## 抜粋文
-------

また市民の命と暮らしを守るという点でも野田市長の態度は問題であります。 昨年12月の第4回定例会で病院当局が 「市立総合病院の医師不足、 看護師不足」 の打開策のため、 看護師の 「7:1」 看護の体制について今年7月に実施すると表明していたのを、 野田市長が頓挫させ来年6月実施と先延ばしにする態度を表明したのであります。 医療の問題ではその他にも 「東診療所のレントゲン機器の更新」 について原局が予算編成時に強く要望したにもかかわらず先送りとしたことが委員会審議で明らかにされ、 ここでも市民の健康保持に背を向ける野田市政の実態が鮮明に現れているのであります。 我が党は、 市民の命と健康を守るという地方自治体としての根幹にかかる役割を果たすという観点から、 東診療所のレントゲン機器更新に関する予算を提案するものであります。

乳幼児医療費無料化の市長公約を守れ

次に乳幼児医療費助成制度の無料化についてであります。 市長は無料化を明確に公約しています。 ところが、 「・・現時点での実施は難しい・・。 今後大阪府の乳幼児医療費助成制度の拡充方針に注視してまいりたい・・」 と無責任な答弁を今議会で行っておりますが、 このことは先の定例会の答弁より後退した内容であることを厳しく指摘するものであります。 今後は早急に無料化の公約実現とこの制度のさらなる拡充を求めるものであります。

保育・教育施策の充実を

第三に、 子どもの保育・子育て支援、 教育施策の充実をはかるという点についてであります。
予算原案は、 保育所のトイレ改修などの整備予算を1000万円削減した他、 今年もまた保育所に入所申請したのに1031名の不承諾数となり、 昨年比でみても多くの待機児童が出ることが明らかになっています。 しかし市として打ち出している待機児童解消の方針は90名定員の保育所2カ所を増設するというだけで、 いつ増設されるのかも、 その他の解消策も示さない態度をとり続けました。 また東部地域の子育て支援センターでありますが、 委員会審議の中で、 当初の原局の 「3階建て900㎡」 の構想に対して、 財政当局は 「2階建て600㎡」 へと大きく縮小していこうとしていることも明らかになりました。
また貧困と格差が広がる現状の中で就学援助を求める市民の願いはますます強くなっておりますが、 予算原案では就学援助予算の削減が提案されており、 問題であります。
我が党は、 子どもたちのおかれている現状に目を向け、 保育所整備予算と就学援助予算の増額を行い、 今後保育所の待機児童解消策の具体化をはじめ、 教育施策の拡充を求めるものであります。

上下水道庁舎建設はキッパリ中止を

第四に、 市民の強い願いである 「ムダ使いをやめる」 という点についてであります。
すでに長尾前市長のおりに市民からも多くの意見がよせられ建設中止の決着のついた 「上下水道局庁舎」 について、 野田市長はなお固執する答弁を繰り返しております。 「ムダ使いをやめてほしい」 という市民の声に真摯に向き合い、 キッパリと 「建設しない」 立場をはっきりさせるべきであります。

-------

## 課題 1
抜粋文によると、今年、保育所に入所を申請して不承諾となった数はいくつか。
## 課題 2
市の予算原案を批判する抜粋文を、最後の文の後から書き継げ。

## 提供資料
-------

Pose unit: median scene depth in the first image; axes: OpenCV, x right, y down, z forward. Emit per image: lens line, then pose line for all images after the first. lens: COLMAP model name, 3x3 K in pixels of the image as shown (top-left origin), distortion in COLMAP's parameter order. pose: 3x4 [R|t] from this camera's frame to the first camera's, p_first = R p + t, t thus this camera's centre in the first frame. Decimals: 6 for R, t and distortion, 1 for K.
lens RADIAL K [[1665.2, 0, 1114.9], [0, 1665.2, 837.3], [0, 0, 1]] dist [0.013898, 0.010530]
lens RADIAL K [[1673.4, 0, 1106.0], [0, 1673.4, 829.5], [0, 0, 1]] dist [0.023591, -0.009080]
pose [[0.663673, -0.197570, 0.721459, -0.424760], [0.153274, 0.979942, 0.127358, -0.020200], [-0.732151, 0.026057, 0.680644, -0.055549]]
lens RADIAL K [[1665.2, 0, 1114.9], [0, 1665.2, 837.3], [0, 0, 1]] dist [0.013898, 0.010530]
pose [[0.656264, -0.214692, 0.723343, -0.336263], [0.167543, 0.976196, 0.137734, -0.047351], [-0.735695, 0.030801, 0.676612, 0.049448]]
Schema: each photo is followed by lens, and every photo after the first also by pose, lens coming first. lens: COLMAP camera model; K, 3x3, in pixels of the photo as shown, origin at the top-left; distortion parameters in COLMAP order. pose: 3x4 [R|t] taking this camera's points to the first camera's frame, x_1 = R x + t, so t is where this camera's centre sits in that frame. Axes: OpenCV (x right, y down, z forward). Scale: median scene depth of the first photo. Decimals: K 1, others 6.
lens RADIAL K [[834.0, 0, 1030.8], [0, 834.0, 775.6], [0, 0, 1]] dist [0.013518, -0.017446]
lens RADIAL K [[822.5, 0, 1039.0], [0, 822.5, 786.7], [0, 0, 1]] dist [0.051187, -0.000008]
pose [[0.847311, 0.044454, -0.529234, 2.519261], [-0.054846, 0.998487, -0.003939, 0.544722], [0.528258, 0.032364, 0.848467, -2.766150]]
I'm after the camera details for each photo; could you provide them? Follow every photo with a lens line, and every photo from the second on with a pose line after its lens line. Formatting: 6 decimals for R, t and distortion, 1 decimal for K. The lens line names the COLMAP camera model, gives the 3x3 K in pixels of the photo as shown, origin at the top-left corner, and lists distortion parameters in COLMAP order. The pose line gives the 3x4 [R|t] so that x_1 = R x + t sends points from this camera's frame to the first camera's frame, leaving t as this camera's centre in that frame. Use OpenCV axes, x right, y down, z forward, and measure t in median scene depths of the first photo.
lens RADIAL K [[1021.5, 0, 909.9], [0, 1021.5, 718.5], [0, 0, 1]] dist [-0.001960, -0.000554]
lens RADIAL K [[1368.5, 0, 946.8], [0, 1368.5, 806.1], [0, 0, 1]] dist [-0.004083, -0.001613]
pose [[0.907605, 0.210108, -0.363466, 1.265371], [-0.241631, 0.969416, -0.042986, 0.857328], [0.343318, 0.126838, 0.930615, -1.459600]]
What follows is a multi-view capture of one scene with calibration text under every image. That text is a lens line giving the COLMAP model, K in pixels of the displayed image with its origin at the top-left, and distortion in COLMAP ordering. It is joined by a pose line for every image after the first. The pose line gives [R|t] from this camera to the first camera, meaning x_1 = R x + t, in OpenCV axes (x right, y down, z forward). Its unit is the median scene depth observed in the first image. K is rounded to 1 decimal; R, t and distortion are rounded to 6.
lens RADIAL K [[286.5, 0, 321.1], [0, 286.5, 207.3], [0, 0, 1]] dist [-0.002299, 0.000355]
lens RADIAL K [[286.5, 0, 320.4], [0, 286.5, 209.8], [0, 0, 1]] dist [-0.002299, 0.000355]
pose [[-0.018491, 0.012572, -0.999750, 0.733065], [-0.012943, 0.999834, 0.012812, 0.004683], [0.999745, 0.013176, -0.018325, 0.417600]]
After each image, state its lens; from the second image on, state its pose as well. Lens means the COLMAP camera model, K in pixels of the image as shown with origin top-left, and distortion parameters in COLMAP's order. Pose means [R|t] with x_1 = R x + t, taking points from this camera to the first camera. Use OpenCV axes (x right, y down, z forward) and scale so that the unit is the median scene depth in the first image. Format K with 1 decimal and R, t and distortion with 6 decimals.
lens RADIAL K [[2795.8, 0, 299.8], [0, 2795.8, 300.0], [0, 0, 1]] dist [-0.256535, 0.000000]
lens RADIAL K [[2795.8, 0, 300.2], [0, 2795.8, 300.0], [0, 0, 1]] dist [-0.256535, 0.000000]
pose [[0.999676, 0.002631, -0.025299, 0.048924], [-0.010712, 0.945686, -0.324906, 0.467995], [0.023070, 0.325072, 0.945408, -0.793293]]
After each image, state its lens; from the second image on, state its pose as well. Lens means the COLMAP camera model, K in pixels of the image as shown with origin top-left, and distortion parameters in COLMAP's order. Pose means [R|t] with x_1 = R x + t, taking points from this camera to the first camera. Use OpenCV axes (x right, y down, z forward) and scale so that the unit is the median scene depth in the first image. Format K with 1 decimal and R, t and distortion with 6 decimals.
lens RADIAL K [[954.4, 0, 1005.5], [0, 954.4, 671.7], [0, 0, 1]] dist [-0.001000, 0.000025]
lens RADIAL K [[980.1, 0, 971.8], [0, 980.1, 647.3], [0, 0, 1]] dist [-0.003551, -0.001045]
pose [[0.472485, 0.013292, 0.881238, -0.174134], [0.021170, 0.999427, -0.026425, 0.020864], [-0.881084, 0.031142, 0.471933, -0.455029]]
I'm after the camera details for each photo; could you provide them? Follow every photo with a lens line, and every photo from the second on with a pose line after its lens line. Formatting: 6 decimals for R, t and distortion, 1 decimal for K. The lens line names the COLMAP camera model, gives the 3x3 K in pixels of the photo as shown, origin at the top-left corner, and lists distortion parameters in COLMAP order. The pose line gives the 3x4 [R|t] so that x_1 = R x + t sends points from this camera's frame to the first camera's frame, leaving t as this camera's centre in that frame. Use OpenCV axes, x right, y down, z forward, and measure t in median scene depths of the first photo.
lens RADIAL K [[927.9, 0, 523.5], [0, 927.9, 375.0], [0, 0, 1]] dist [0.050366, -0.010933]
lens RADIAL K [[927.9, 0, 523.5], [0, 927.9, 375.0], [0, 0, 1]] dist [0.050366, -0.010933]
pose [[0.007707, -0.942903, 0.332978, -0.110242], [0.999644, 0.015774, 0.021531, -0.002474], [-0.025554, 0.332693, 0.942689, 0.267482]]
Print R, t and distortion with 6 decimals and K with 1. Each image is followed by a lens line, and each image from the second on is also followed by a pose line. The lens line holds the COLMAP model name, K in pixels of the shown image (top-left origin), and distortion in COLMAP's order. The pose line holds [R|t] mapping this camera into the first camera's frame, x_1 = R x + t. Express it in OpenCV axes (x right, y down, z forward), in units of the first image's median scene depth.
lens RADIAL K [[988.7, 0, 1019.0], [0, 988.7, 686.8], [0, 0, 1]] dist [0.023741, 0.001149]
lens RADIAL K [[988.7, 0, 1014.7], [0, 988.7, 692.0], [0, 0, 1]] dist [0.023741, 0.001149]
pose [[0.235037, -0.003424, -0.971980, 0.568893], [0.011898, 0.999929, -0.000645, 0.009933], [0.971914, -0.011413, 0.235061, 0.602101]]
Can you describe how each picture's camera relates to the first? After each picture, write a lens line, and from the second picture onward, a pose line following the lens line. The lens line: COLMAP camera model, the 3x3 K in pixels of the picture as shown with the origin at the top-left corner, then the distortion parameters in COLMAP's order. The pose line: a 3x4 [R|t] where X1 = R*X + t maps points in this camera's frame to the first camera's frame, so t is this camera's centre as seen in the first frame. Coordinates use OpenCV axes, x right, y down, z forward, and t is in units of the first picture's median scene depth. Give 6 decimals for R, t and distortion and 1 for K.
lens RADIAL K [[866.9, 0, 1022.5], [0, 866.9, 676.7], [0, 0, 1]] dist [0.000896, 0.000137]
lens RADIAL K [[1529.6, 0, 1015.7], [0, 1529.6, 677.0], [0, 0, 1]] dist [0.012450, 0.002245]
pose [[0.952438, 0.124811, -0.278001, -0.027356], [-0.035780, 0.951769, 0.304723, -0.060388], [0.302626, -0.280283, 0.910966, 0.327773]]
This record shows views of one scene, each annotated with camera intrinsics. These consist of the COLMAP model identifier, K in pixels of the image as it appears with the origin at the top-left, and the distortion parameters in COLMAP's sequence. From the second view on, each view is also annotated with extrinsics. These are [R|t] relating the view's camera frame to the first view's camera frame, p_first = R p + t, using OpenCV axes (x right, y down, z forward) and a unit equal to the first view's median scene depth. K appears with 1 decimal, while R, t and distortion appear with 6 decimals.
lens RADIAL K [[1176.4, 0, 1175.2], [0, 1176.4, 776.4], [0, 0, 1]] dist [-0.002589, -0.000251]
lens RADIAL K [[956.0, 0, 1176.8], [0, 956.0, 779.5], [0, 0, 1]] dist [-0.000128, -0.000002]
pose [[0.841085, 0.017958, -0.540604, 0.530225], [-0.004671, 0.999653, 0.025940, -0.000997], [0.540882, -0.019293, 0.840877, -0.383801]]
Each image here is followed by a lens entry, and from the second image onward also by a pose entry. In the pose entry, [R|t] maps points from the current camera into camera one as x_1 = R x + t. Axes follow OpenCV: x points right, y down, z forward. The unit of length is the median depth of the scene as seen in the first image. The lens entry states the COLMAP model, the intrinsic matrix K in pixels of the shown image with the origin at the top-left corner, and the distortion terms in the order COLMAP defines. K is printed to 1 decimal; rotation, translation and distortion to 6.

-------

## 解答 1
1031名

## 解答 2
20数億円から47億円へ急増の集合工場

また集合工場建設に向けてはこれまでも用地の選定や基本コンセプトについて検討をすすめてきたところですが、 今回、 市長が提案している 「5階建て2棟式」 の計画は、 当初想定していた20数億円規模の事業から47億円に膨れ上がっています。 いま改めて、 基本コンセプトをどこに置くのかを再検討する必要があります。 その立場から大幅に予算を減額し、 そのあり方を再検討することを求めるものであります。

旧同和関連予算の削減を

第5に、 旧同和関連予算についてであります。 本会議や委員会の審議で一層浮き彫りになったように、 国の特別事業が終了したもとでも長瀬や荒本の 「青少年センターや運動広場などをはじめとする施設」 などの過剰な職員配置や各事業の予算配分が見られます。
「特別扱いの旧同和事業の終結」 への市民の強い願いをふまえ、 終結の流れを逆行させることなく、 公正・公平の観点からこのような特別事業扱いをやめるべきであります。 我が党提案は、 旧同和関連予算について特別扱いはしない立場でゼロベースから見直し、 合計4億6, 510万2千円を削減し、 過剰な職員配置やアルバイト雇用をやめ、 施設の警備委託料の他、 子ども会活動経費や中学友の会、 高校友の会、 荒本斎場などについても公正・公平や費用対効果の観点から抜本的に見直す修正提案をしています。

コミュニティバスの運行や温暖化防止対策を

第6に、 コミュニティバスの実現などまちづくりや環境対策についてであります。
コミュニティバスの実現については、 庁内検討委員会の立ち上げが今年度において行われると表明されておりますが、 わが党はそれをさらに前進させるとともに、 市民ニーズの把握や交通網などの実態把握調査やシンポジウムなどを通じて具現化することを主張するものであります。 我が党はそのための具体策として、 交通空白地域などでの実態調査、 ニーズ調査を行うための経費やシンポジウムやセミナーの開催のための経費を提出していますが、 ぜひ実現するよう訴えます。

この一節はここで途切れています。